Conditions
It is possible to define if/then/else logic in the Check Point audit policy. This allows the end-user to use a single file that is able to handle multiple configurations.
The syntax to perform conditions is the following:
<if>
<condition type:"or">
< Insert your audit here >
</condition>
<then>
< Insert your audit here >
</then>
<else>
< Insert your audit here >
</else>
</if>
Example:
<if>
<condition type: "OR">
<custom_item>
type: CONFIG_CHECK
description: "2.6 Install and configure Encrypted Connections to devices - 'telnet'"

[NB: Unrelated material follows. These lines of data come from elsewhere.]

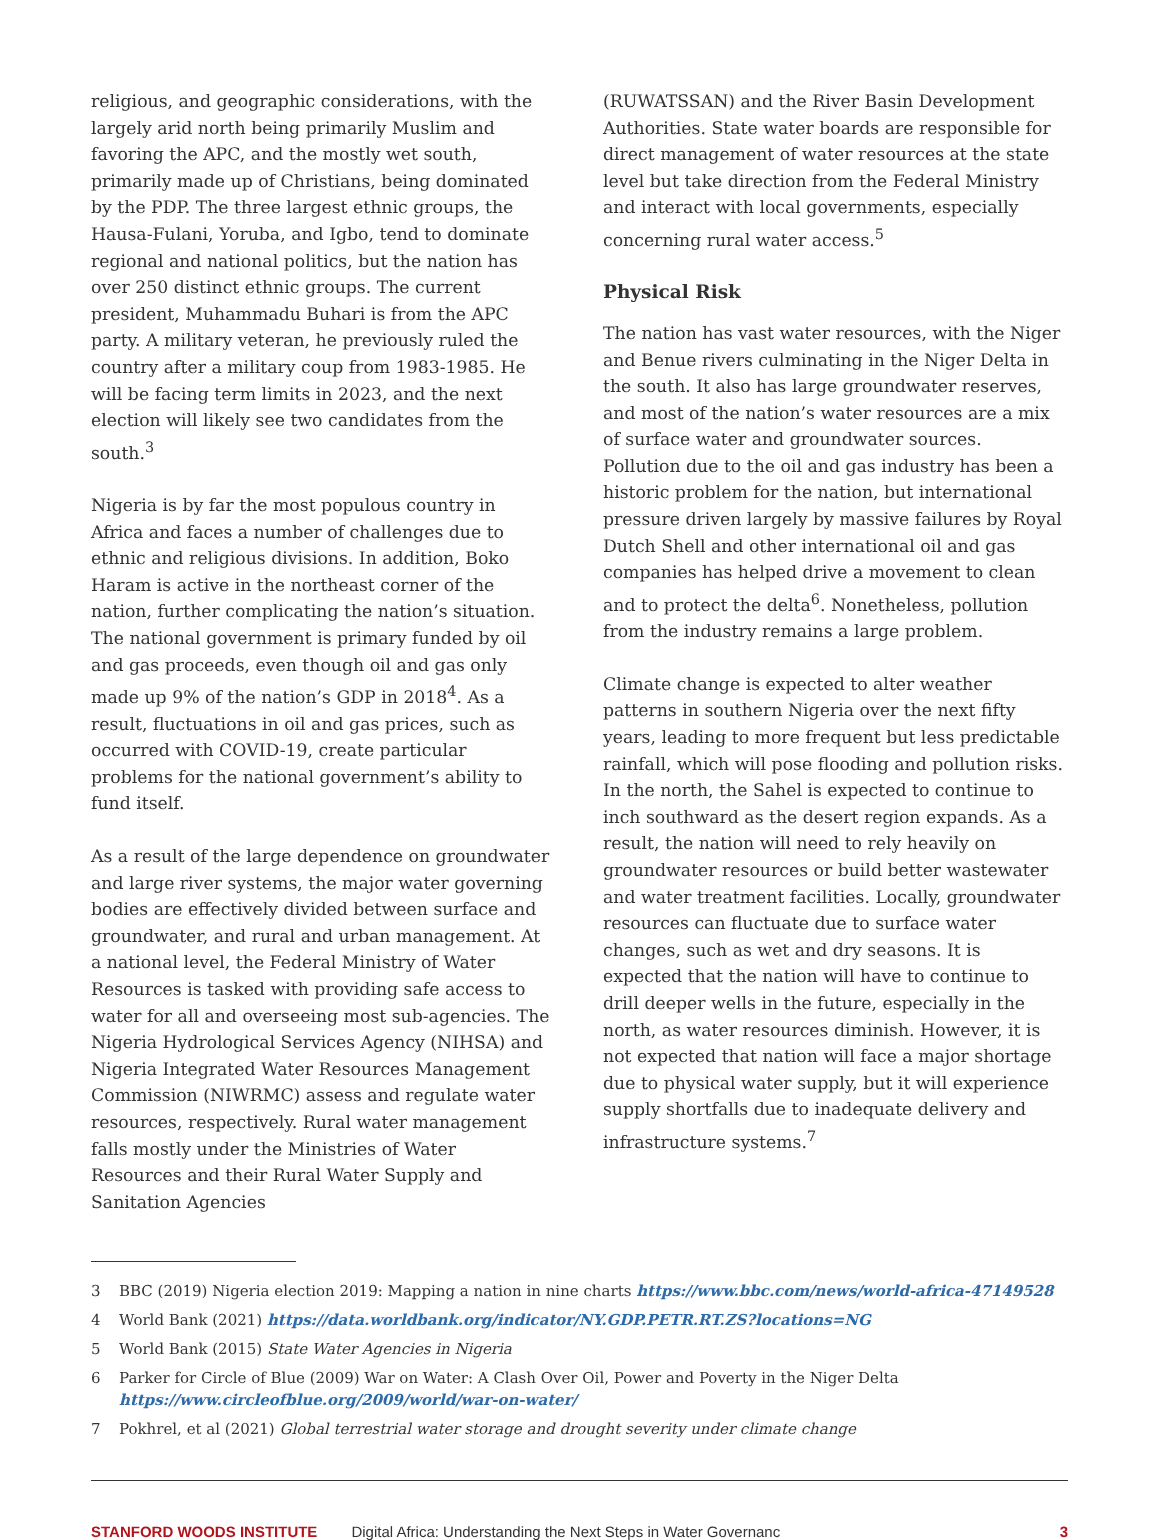religious, and geographic considerations, with the largely arid north being primarily Muslim and favoring the APC, and the mostly wet south, primarily made up of Christians, being dominated by the PDP. The three largest ethnic groups, the Hausa-Fulani, Yoruba, and Igbo, tend to dominate regional and national politics, but the nation has over 250 distinct ethnic groups. The current president, Muhammadu Buhari is from the APC party. A military veteran, he previously ruled the country after a military coup from 1983-1985. He will be facing term limits in 2023, and the next election will likely see two candidates from the south.<sup>3</sup>
Nigeria is by far the most populous country in Africa and faces a number of challenges due to ethnic and religious divisions. In addition, Boko Haram is active in the northeast corner of the nation, further complicating the nation’s situation. The national government is primary funded by oil and gas proceeds, even though oil and gas only made up 9% of the nation’s GDP in 2018<sup>4</sup>. As a result, fluctuations in oil and gas prices, such as occurred with COVID-19, create particular problems for the national government’s ability to fund itself.
As a result of the large dependence on groundwater and large river systems, the major water governing bodies are effectively divided between surface and groundwater, and rural and urban management. At a national level, the Federal Ministry of Water Resources is tasked with providing safe access to water for all and overseeing most sub-agencies. The Nigeria Hydrological Services Agency (NIHSA) and Nigeria Integrated Water Resources Management Commission (NIWRMC) assess and regulate water resources, respectively. Rural water management falls mostly under the Ministries of Water Resources and their Rural Water Supply and Sanitation Agencies
(RUWATSSAN) and the River Basin Development Authorities. State water boards are responsible for direct management of water resources at the state level but take direction from the Federal Ministry and interact with local governments, especially concerning rural water access.<sup>5</sup>
Physical Risk
The nation has vast water resources, with the Niger and Benue rivers culminating in the Niger Delta in the south. It also has large groundwater reserves, and most of the nation’s water resources are a mix of surface water and groundwater sources. Pollution due to the oil and gas industry has been a historic problem for the nation, but international pressure driven largely by massive failures by Royal Dutch Shell and other international oil and gas companies has helped drive a movement to clean and to protect the delta<sup>6</sup>. Nonetheless, pollution from the industry remains a large problem.
Climate change is expected to alter weather patterns in southern Nigeria over the next fifty years, leading to more frequent but less predictable rainfall, which will pose flooding and pollution risks. In the north, the Sahel is expected to continue to inch southward as the desert region expands. As a result, the nation will need to rely heavily on groundwater resources or build better wastewater and water treatment facilities. Locally, groundwater resources can fluctuate due to surface water changes, such as wet and dry seasons. It is expected that the nation will have to continue to drill deeper wells in the future, especially in the north, as water resources diminish. However, it is not expected that nation will face a major shortage due to physical water supply, but it will experience supply shortfalls due to inadequate delivery and infrastructure systems.<sup>7</sup>
3 BBC (2019) Nigeria election 2019: Mapping a nation in nine charts https://www.bbc.com/news/world-africa-47149528
4 World Bank (2021) https://data.worldbank.org/indicator/NY.GDP.PETR.RT.ZS?locations=NG
5 World Bank (2015) State Water Agencies in Nigeria
6 Parker for Circle of Blue (2009) War on Water: A Clash Over Oil, Power and Poverty in the Niger Delta
https://www.circleofblue.org/2009/world/war-on-water/
7 Pokhrel, et al (2021) Global terrestrial water storage and drought severity under climate change
STANFORD WOODS INSTITUTE Digital Africa: Understanding the Next Steps in Water Governanc 3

regex: "set net-access telnet"
expect: "set net-access telnet off"
info: "Do not use plain-text protocols."
</custom_item>
</condition>
<then>
<report type: "PASSED">
description: "Telnet is disabled"
</report>
</then>
<else>
<custom_item>
type: CONFIG_CHECK
description: "2.6 Install and configure Encrypted Connections to devices - 'telnet'"
regex: "set net-access telnet"
expect: "set net-access telnet off"
info: "Do not use plain-text protocols."
</custom_item>
</else>
</if>
The condition never shows up in the report - that is, whether it fails or passes it won’t show up (it’s a “silent” check).
Conditions can be of type “and” or “or”.